Capitol rioters who removed social media posts of their involvement may have blamed themselves further


Some rioters on Capitol Hill who posted pictures and videos of themselves in the January 6 riot and then deleted them could have even more legal issues, the Associated press reported.

At least 49 people charged with the riots have been charged with removing incriminating content from their social networks and phones, the AP found, but only a handful have actually been charged with forgery of online content.

Experts told the AP that the removal of the content shows how desperate the defendants were to manipulate the evidence against them once they realized they had legal issues and that it could make it difficult ” Obtaining a plea agreement or any other type of leniency.

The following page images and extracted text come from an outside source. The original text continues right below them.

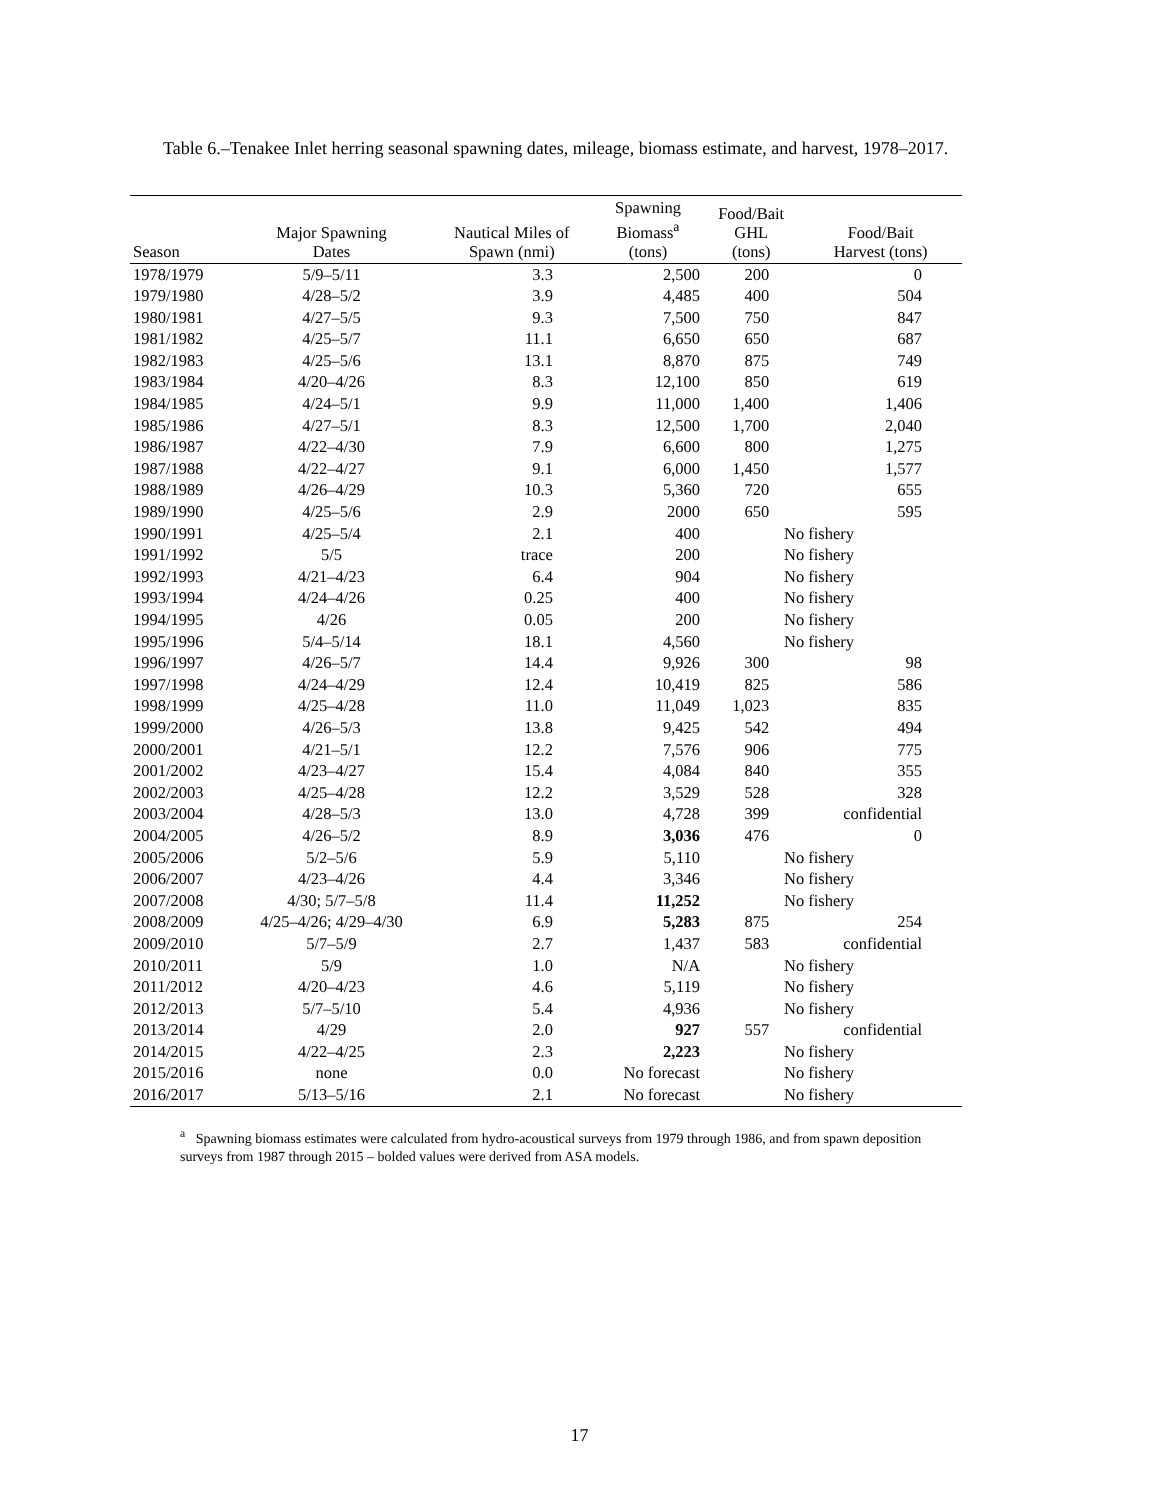Table 6.–Tenakee Inlet herring seasonal spawning dates, mileage, biomass estimate, and harvest, 1978–2017.
| Season | Major Spawning Dates | Nautical Miles of Spawn (nmi) | Spawning Biomass<sup>a</sup> (tons) | Food/Bait GHL (tons) | Food/Bait Harvest (tons) |
| --- | --- | --- | --- | --- | --- |
| 1978/1979 | 5/9–5/11 | 3.3 | 2,500 | 200 | 0 |
| 1979/1980 | 4/28–5/2 | 3.9 | 4,485 | 400 | 504 |
| 1980/1981 | 4/27–5/5 | 9.3 | 7,500 | 750 | 847 |
| 1981/1982 | 4/25–5/7 | 11.1 | 6,650 | 650 | 687 |
| 1982/1983 | 4/25–5/6 | 13.1 | 8,870 | 875 | 749 |
| 1983/1984 | 4/20–4/26 | 8.3 | 12,100 | 850 | 619 |
| 1984/1985 | 4/24–5/1 | 9.9 | 11,000 | 1,400 | 1,406 |
| 1985/1986 | 4/27–5/1 | 8.3 | 12,500 | 1,700 | 2,040 |
| 1986/1987 | 4/22–4/30 | 7.9 | 6,600 | 800 | 1,275 |
| 1987/1988 | 4/22–4/27 | 9.1 | 6,000 | 1,450 | 1,577 |
| 1988/1989 | 4/26–4/29 | 10.3 | 5,360 | 720 | 655 |
| 1989/1990 | 4/25–5/6 | 2.9 | 2000 | 650 | 595 |
| 1990/1991 | 4/25–5/4 | 2.1 | 400 | No fishery | |
| 1991/1992 | 5/5 | trace | 200 | No fishery | |
| 1992/1993 | 4/21–4/23 | 6.4 | 904 | No fishery | |
| 1993/1994 | 4/24–4/26 | 0.25 | 400 | No fishery | |
| 1994/1995 | 4/26 | 0.05 | 200 | No fishery | |
| 1995/1996 | 5/4–5/14 | 18.1 | 4,560 | No fishery | |
| 1996/1997 | 4/26–5/7 | 14.4 | 9,926 | 300 | 98 |
| 1997/1998 | 4/24–4/29 | 12.4 | 10,419 | 825 | 586 |
| 1998/1999 | 4/25–4/28 | 11.0 | 11,049 | 1,023 | 835 |
| 1999/2000 | 4/26–5/3 | 13.8 | 9,425 | 542 | 494 |
| 2000/2001 | 4/21–5/1 | 12.2 | 7,576 | 906 | 775 |
| 2001/2002 | 4/23–4/27 | 15.4 | 4,084 | 840 | 355 |
| 2002/2003 | 4/25–4/28 | 12.2 | 3,529 | 528 | 328 |
| 2003/2004 | 4/28–5/3 | 13.0 | 4,728 | 399 | confidential |
| 2004/2005 | 4/26–5/2 | 8.9 | 3,036 | 476 | 0 |
| 2005/2006 | 5/2–5/6 | 5.9 | 5,110 | No fishery | |
| 2006/2007 | 4/23–4/26 | 4.4 | 3,346 | No fishery | |
| 2007/2008 | 4/30; 5/7–5/8 | 11.4 | 11,252 | No fishery | |
| 2008/2009 | 4/25–4/26; 4/29–4/30 | 6.9 | 5,283 | 875 | 254 |
| 2009/2010 | 5/7–5/9 | 2.7 | 1,437 | 583 | confidential |
| 2010/2011 | 5/9 | 1.0 | N/A | No fishery | |
| 2011/2012 | 4/20–4/23 | 4.6 | 5,119 | No fishery | |
| 2012/2013 | 5/7–5/10 | 5.4 | 4,936 | No fishery | |
| 2013/2014 | 4/29 | 2.0 | 927 | 557 | confidential |
| 2014/2015 | 4/22–4/25 | 2.3 | 2,223 | No fishery | |
| 2015/2016 | none | 0.0 | No forecast | No fishery | |
| 2016/2017 | 5/13–5/16 | 2.1 | No forecast | No fishery | |
<sup>a</sup> Spawning biomass estimates were calculated from hydro-acoustical surveys from 1979 through 1986, and from spawn deposition surveys from 1987 through 2015 – bolded values were derived from ASA models.
17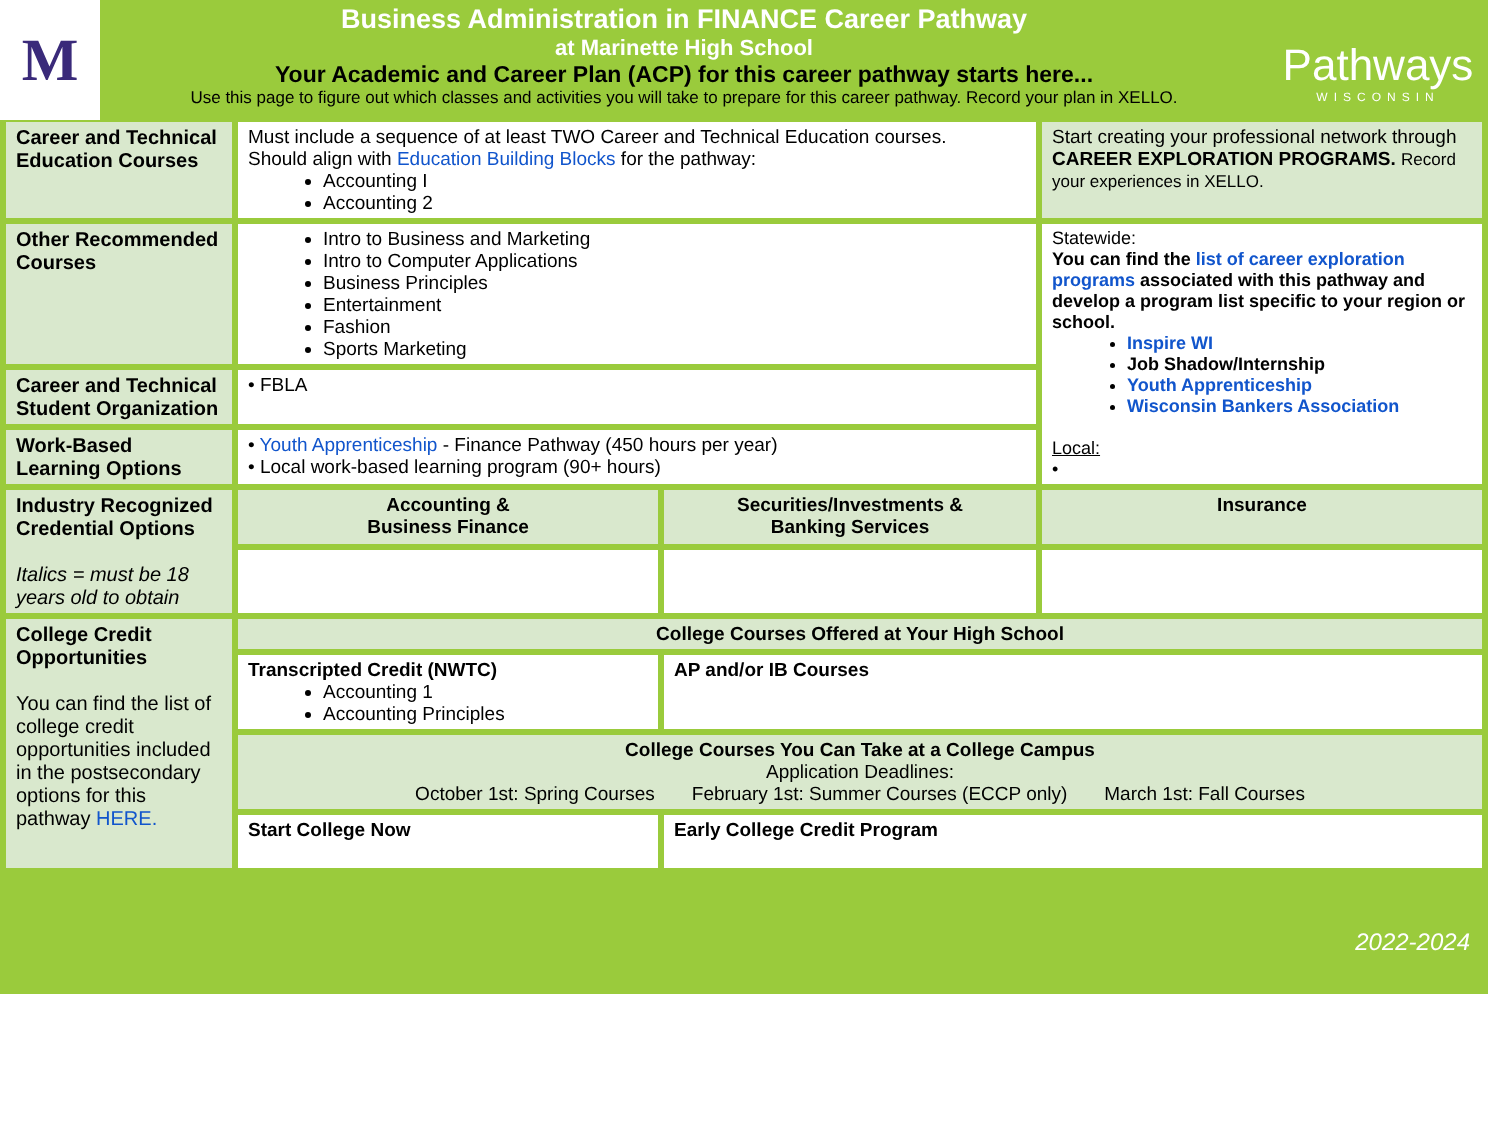M
Business Administration in FINANCE Career Pathway
at Marinette High School
Your Academic and Career Plan (ACP) for this career pathway starts here...
Use this page to figure out which classes and activities you will take to prepare for this career pathway. Record your plan in XELLO.
Pathways
WISCONSIN
| Career and Technical Education Courses | Must include a sequence of at least TWO Career and Technical Education courses. Should align with Education Building Blocks for the pathway: Accounting I Accounting 2 | | Start creating your professional network through CAREER EXPLORATION PROGRAMS. Record your experiences in XELLO. |
| Other Recommended Courses | Intro to Business and Marketing Intro to Computer Applications Business Principles Entertainment Fashion Sports Marketing | | Statewide: You can find the list of career exploration programs associated with this pathway and develop a program list specific to your region or school. Inspire WI Job Shadow/Internship Youth Apprenticeship Wisconsin Bankers Association Local: • |
| Career and Technical Student Organization | • FBLA | | |
| Work-Based Learning Options | • Youth Apprenticeship - Finance Pathway (450 hours per year) • Local work-based learning program (90+ hours) | | |
| Industry Recognized Credential Options Italics = must be 18 years old to obtain | Accounting & Business Finance | Securities/Investments & Banking Services | Insurance |
| College Credit Opportunities You can find the list of college credit opportunities included in the postsecondary options for this pathway HERE. | College Courses Offered at Your High School | | |
| | Transcripted Credit (NWTC) Accounting 1 Accounting Principles | AP and/or IB Courses | |
| | College Courses You Can Take at a College Campus Application Deadlines: October 1st: Spring Courses February 1st: Summer Courses (ECCP only) March 1st: Fall Courses | | |
| | Start College Now | Early College Credit Program | |
2022-2024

“It makes them look delicate, makes them sneaky,” said Gabriel J. Chin, who teaches criminal law at the University of California at Davis.

On January 6, supporters of former President Donald Trump violated the United States Capitol and clashed with the police. The riot left five people dead, including a police officer.

The AP reported that in one case, Oath Keepers member James Breheny bragged about his involvement in the riot but deleted his Facebook account which contained these messages two days later after someone told him. said to delete all messages related to the event.

Several rioters from the Capitol were taken after posting and boast of their experience on social media. Some have posted pictures of themselves inside the building, including a man who took a photo at the office of House Speaker Nancy Pelosi.

His lawyer, Harley Breite, however, argued that he never obstructed justice because he did not know, when he closed the account, that it could be evidence.

“You can’t suppress evidence if you don’t know you’re charged with anything,” Breite said.

Read more: Michigan Democrats in Congress face ethics complaint after hanging with Biden and since voting

While removing content from accounts or phones seems easy, prosecutors could request data from social media companies.

Additionally, sometimes people who receive or see the now deleted content will keep it and send it to the authorities. Content metadata can also indicate whether the content has changed.

“You can’t do it,” Joel Hirschhorn, a Miami criminal defense attorney who is not involved in the Capitol riot cases, told the AP. “Metadata will do it every time.”

545 people were indicted in the Capitol uprising until now.